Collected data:
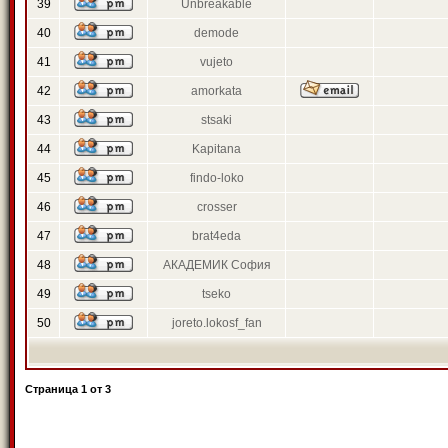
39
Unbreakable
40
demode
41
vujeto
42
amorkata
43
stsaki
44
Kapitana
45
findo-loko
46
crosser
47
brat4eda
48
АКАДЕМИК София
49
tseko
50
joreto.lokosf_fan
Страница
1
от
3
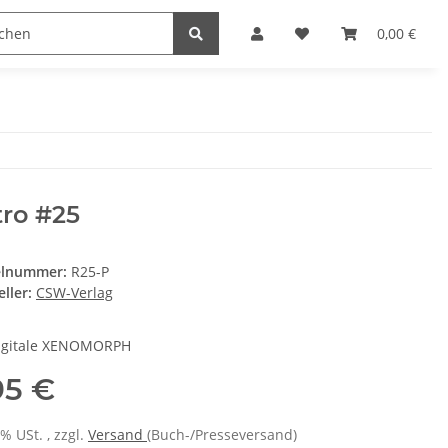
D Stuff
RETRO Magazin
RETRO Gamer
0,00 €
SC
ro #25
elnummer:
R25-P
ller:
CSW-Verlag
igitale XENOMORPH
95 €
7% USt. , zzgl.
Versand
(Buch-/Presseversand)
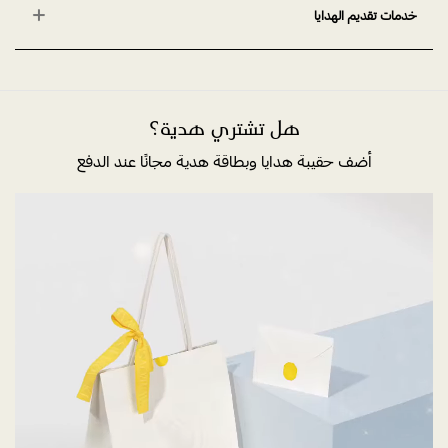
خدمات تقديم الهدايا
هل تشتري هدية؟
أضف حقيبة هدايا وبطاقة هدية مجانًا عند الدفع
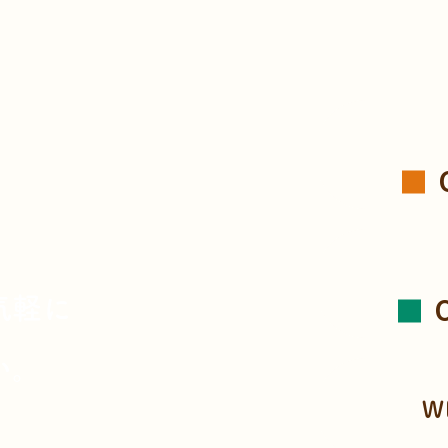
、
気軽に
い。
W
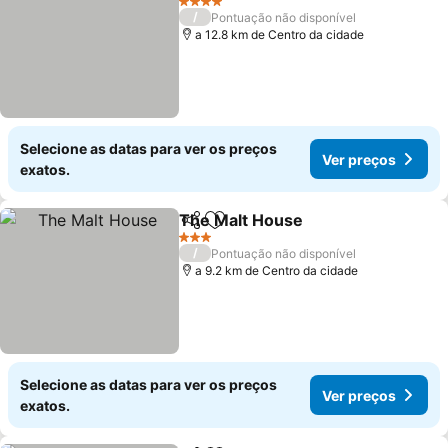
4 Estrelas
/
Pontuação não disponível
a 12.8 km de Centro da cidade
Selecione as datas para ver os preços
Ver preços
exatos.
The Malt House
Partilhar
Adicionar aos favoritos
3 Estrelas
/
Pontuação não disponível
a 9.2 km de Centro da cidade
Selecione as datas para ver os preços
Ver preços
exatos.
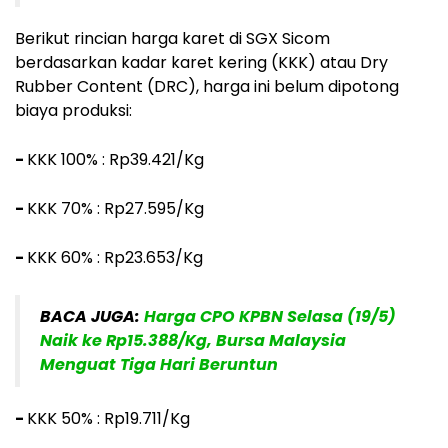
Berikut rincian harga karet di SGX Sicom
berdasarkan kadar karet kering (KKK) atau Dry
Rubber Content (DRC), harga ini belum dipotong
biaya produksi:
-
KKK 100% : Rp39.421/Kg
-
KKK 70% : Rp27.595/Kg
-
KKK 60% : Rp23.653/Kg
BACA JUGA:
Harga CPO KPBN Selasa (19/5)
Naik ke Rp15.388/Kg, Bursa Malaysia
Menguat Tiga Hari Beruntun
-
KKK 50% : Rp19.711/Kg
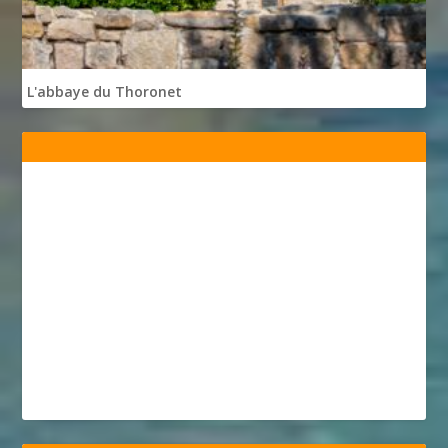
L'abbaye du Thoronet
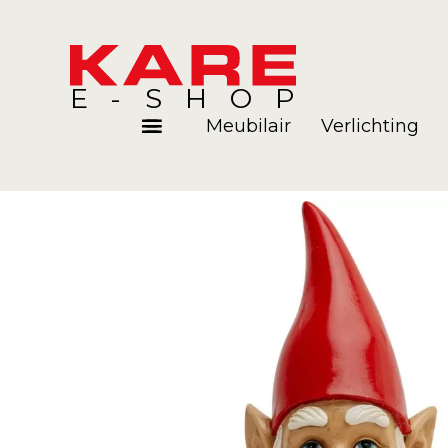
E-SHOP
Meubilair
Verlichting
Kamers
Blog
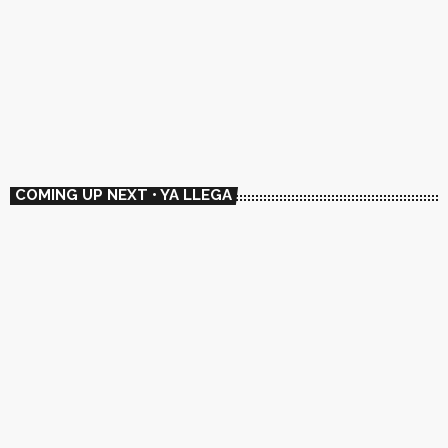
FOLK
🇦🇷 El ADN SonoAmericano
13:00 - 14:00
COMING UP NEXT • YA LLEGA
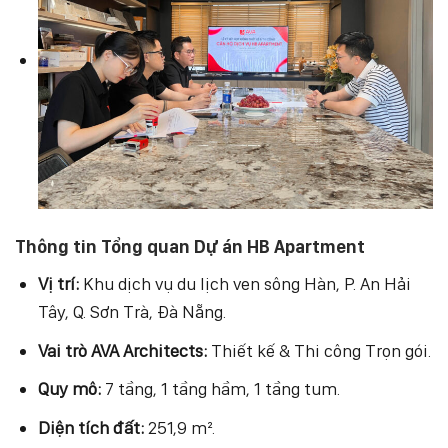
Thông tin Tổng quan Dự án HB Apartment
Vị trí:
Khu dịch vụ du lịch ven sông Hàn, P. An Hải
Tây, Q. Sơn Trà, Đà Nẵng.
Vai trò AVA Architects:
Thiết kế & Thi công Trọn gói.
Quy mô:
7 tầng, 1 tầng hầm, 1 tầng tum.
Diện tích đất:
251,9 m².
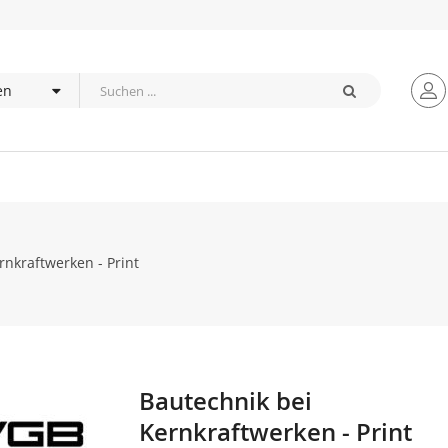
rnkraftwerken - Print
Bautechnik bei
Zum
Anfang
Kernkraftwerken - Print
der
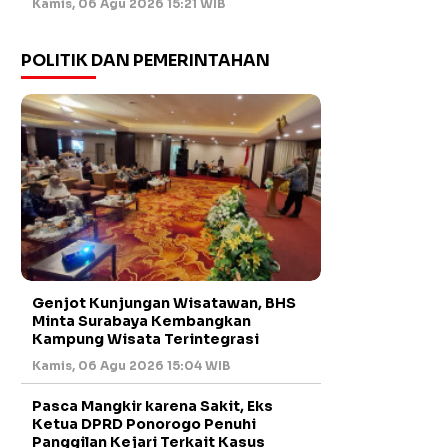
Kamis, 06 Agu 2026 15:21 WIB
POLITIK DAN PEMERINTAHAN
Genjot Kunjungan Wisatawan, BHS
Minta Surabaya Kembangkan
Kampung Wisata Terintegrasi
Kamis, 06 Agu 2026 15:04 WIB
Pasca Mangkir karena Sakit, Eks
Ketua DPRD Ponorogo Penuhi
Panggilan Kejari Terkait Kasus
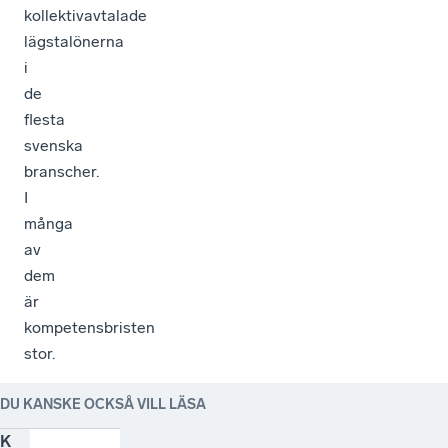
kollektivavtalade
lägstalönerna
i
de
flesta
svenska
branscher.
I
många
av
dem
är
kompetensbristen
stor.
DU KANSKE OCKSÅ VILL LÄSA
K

● Assigned task:
Work through the data above and give the number of lines in which "Print" appears; add nothing else.

● Output for this exercise:
2